Seventeen years of war, TV spots depicting the struggles of wounded warriors, and curbs on military advertising budgets have left the armed forces with an image problem that could take years to repair, said a senior defense official.
Unsettling myths about the military are rising among recruit-age youths and "influencers" - parents, teachers, clergy and coaches - in part because increasingly they have no personal or family ties to the armed forces, said Lernes "Bear" Hebert, acting deputy assistant secretary for military personnel policy.
"While there is great support for military service men and women, we do find that misperceptions about service have taken a toll on propensity to serve. And because we're not out there offering a contrary message, we're seeing a decline that is most troubling."
He cited various recent survey results that show a majority of recruit-age youths and influencers perceive service life negatively. Many also are surprisingly unaware of key attractions, including robust GI Bill education benefits to earn college degrees and skills training that support satisfying civilian careers.
For example, 63 percent of youths ages 16 to 24 believe it is "likely" or "very likely" that a person leaving the military today has psychological or emotional problems.
The same survey found 61 percent of youths believe it likely or very likely someone getting out of service today will have difficulty readjusting to everyday life.
Absent other information, Hebert said, the public has no way to put in context the many ads they see soliciting donations to support injured veterans.
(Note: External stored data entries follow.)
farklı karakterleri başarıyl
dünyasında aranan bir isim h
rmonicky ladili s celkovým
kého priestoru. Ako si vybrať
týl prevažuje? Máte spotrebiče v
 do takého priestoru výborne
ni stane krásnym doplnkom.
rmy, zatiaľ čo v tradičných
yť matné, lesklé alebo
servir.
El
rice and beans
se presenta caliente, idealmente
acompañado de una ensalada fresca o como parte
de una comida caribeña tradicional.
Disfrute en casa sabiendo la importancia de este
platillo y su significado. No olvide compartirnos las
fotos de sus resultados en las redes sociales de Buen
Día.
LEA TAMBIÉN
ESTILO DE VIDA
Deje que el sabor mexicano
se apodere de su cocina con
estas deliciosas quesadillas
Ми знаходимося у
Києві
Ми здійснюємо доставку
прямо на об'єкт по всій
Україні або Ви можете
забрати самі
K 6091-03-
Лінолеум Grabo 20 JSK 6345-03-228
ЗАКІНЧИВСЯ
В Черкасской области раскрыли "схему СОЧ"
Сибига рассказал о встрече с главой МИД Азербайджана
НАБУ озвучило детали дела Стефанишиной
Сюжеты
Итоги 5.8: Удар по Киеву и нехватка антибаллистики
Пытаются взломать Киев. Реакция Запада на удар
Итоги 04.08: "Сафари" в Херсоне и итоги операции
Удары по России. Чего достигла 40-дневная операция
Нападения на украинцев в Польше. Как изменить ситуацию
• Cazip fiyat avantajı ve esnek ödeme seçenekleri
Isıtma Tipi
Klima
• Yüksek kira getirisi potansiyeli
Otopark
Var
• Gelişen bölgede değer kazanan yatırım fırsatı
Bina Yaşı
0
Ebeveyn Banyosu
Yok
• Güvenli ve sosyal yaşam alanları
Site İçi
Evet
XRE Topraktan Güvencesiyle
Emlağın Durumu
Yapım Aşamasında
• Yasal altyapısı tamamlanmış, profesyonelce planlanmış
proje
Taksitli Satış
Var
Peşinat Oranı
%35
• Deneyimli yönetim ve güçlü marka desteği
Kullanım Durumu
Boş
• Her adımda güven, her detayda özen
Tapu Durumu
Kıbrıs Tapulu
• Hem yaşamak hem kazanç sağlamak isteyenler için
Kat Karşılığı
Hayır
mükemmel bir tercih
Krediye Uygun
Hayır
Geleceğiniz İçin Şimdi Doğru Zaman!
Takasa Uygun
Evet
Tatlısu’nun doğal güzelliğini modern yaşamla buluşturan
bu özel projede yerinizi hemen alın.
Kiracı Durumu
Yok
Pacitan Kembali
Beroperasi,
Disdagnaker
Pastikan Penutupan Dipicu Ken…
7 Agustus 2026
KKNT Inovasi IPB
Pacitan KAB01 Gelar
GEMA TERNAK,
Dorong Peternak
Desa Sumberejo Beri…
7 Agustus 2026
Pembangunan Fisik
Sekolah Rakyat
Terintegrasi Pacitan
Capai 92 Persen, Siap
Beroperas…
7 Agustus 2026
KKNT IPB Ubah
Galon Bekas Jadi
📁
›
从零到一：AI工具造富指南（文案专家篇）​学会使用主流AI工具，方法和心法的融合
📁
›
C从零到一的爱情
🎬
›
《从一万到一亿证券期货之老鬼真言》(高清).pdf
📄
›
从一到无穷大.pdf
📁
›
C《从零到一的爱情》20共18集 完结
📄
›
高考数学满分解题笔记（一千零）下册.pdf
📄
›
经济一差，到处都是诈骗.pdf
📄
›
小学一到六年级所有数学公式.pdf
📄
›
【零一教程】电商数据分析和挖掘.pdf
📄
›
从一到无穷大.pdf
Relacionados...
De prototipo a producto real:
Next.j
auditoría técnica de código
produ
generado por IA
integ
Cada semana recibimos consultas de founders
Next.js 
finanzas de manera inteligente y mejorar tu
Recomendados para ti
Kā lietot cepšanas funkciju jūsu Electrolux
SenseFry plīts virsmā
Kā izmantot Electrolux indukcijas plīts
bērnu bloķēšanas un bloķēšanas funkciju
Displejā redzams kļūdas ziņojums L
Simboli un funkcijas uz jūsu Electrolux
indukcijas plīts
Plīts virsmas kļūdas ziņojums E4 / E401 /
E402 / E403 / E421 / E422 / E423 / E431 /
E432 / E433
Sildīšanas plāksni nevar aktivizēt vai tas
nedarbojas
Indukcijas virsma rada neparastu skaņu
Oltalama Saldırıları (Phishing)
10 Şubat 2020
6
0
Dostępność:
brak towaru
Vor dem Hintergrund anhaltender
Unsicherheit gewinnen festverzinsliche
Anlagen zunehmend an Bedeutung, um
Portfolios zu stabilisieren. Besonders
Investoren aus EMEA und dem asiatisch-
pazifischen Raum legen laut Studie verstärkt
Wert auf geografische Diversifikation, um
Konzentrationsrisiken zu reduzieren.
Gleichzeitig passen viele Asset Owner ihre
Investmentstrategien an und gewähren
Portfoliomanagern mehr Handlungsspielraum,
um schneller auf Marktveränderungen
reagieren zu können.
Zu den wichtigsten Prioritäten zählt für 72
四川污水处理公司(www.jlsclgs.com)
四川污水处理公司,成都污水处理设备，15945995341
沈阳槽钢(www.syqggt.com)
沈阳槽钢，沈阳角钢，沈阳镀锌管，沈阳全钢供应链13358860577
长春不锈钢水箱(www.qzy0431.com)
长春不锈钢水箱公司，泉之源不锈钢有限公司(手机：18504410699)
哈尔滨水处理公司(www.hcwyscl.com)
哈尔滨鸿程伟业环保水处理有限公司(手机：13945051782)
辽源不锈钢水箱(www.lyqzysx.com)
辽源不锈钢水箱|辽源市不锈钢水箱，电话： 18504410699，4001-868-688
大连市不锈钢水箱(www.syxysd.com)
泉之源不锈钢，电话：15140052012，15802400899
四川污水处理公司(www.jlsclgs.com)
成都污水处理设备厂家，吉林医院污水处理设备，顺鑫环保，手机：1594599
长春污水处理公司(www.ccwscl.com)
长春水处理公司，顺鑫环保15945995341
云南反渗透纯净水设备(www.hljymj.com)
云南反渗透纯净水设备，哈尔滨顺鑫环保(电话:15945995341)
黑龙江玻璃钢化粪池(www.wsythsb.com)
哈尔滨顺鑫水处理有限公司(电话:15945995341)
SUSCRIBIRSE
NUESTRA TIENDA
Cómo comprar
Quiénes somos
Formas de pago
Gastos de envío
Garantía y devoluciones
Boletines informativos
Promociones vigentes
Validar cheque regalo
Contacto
He cited survey results showing that, in 2004, 85 percent of youths 16-21 thought it "extremely likely" that joining the military would allow them to earn money for college. By fall 2016, the proportion who knew that had fallen to 60 percent.
It is worrisome when recruit-age youths aren't being told at school or home about one of the most significant benefits they can realize from military service, Hebert said.
"We really need to do something to educate prospective recruits that you can have a pretty good quality of life and a great [education benefit] on leaving service after one term."